As to the 400T I played with one with the HR and Cadence sensors, it's okay, but the problem is as of current not only does no garmin or aftermarket software allow you to view the HR or Cadence data, but you also get no real cycling or HR functions on the unit. In that it does not record any min/max HR or Cadence, you get no HR or Cadence zones or time in zones or alarm if you fall below or above limits. As of current it also will not use the speed part of the cadence/speed sensor, so you cannot use it say indoors on the trainer like you can the edge. So unless garmin adds a lot more features to the 400 it's not really useful for cycling, at least any more so than a 60/76 series was, aside you get real time HR data. It's also unsure if the 400 will ever be supported by garmin training software, garmin told me that it would be supported by garmin connect when motionbased is combined with it (evidentially sometime in late may at best guess) but it's unsure how fitness related it will be. Worse yet the unit is near impossible to see under most lighting conditions on the bike, unless it's dark and you can use the backlight or you have direct sunshine on the screen it's pretty well unreadable. The edge 705 crushes the 400 here, it's easy to see and the backlight is super bright. The 400t also needs the ability to navigate a track both ways, right now it can only go one way, that means for an out and back trail you have to upload 2 tracks to the unit, one going each way. Add to that a host of other problems with the 400t and only time will tell.

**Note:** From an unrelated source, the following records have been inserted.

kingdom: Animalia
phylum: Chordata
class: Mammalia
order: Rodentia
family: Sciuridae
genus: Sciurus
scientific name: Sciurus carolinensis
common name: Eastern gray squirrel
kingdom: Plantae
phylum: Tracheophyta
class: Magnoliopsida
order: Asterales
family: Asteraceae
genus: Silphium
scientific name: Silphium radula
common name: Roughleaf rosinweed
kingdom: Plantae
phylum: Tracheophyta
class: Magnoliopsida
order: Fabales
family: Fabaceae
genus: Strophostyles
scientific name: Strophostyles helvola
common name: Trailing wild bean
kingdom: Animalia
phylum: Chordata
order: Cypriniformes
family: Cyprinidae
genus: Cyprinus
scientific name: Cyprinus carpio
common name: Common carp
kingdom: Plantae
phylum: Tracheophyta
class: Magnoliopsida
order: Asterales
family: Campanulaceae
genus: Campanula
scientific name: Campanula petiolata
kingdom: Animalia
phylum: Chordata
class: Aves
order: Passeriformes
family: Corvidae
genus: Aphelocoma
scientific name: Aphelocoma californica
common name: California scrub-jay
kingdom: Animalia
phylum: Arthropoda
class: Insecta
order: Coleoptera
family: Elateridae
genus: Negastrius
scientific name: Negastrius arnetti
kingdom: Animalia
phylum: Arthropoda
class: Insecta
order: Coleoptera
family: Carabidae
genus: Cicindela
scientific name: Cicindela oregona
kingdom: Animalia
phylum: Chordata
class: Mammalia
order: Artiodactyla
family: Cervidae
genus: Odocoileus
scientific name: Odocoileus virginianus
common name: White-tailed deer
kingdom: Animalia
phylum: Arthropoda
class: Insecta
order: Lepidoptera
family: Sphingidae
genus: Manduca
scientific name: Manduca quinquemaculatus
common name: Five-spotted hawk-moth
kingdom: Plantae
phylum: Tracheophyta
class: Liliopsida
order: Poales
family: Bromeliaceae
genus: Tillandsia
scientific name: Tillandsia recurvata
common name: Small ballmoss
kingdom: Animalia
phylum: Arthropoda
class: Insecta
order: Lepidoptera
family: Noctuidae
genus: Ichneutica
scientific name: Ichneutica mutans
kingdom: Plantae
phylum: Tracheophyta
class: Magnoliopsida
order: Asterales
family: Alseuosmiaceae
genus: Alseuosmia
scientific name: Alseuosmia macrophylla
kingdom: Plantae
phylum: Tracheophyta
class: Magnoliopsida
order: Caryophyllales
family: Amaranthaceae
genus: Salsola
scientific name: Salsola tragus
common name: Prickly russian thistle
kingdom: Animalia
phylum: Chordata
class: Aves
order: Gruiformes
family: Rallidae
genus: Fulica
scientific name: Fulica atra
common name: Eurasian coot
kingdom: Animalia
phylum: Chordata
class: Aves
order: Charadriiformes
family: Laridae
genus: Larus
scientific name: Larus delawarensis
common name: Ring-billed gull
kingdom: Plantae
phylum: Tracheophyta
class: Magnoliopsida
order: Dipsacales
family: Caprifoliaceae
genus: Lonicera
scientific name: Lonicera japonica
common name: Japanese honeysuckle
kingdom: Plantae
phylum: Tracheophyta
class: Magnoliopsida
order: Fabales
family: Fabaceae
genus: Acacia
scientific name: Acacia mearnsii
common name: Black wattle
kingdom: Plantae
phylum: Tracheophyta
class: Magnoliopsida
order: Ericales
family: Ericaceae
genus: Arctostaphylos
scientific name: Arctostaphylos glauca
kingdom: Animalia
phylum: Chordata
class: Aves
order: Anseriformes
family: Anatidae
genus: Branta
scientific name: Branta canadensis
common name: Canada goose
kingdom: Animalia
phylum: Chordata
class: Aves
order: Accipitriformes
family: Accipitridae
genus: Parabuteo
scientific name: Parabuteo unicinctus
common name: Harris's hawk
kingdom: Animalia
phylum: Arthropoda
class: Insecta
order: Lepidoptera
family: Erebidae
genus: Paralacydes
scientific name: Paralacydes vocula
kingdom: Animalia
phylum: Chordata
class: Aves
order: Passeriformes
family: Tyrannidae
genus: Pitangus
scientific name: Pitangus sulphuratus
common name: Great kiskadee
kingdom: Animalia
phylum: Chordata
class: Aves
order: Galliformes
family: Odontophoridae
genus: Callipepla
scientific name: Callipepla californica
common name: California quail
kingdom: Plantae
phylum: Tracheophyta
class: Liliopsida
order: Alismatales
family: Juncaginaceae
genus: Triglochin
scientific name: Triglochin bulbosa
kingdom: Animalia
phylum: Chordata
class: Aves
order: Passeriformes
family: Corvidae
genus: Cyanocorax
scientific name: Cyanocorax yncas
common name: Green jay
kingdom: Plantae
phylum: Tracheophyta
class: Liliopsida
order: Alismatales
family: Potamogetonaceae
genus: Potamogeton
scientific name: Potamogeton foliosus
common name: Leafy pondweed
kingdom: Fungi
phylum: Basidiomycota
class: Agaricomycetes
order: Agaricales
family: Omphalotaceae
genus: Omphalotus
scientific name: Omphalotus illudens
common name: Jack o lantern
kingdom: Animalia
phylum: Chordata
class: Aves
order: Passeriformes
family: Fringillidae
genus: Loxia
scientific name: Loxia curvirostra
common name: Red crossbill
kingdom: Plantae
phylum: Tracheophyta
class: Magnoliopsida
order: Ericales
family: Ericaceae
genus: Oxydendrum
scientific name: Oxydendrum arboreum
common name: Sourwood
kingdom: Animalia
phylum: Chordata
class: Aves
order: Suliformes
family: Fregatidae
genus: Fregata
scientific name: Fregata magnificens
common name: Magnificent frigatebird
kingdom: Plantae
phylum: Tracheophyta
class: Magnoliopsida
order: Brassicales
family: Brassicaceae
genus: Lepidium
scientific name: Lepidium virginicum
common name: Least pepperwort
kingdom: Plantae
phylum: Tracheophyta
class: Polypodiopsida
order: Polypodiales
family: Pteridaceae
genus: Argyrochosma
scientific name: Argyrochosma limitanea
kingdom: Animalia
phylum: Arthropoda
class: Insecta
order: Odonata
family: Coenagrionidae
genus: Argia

I don't think you will see garmin add much to the 400t in the way of fitness, they would be shooting their product line in the foot, that's why they make the edge, forerunner, etc. I'd bet it's also the same reason they did not put many navigation features into the edge 705 compared to say the 400 or 60/76. Yes it has mapping and routes, but you get very little control over those functions. A big improvement over the 305 for sure, but still not a robust mapping/navigation feature set. Sadly for consumers anyway, the edge 705 is not much of a navigation tool, but a great bike computer (and it should be for $650) and the 400t is a okay at best as current navigation tool and a very poor bike computer.


----------



## ToddM (Feb 3, 2004)

paulrad9 said:


> A full discharge on any lithium ion battery, especially a new one, can dramatically shorten its lifespan. The battery gauge should become more accurate after a few cycles on the battery


The unit won't let you do a true full discharge is my guess, I simply meant running the unit till it turns itself off and then recharging it, which is what garmin recommends if you see erratic battery meter levels.


----------



## Onie (Sep 15, 2005)

Awesome! Thanks for the headsup, Todd! Keep 'em coming!


----------



## Lt. (Jan 15, 2004)

GEOMAN said:


> Probably at REI at full retail...
> 
> We're still waiting for our inventory.


So am I. :thumbsup:


----------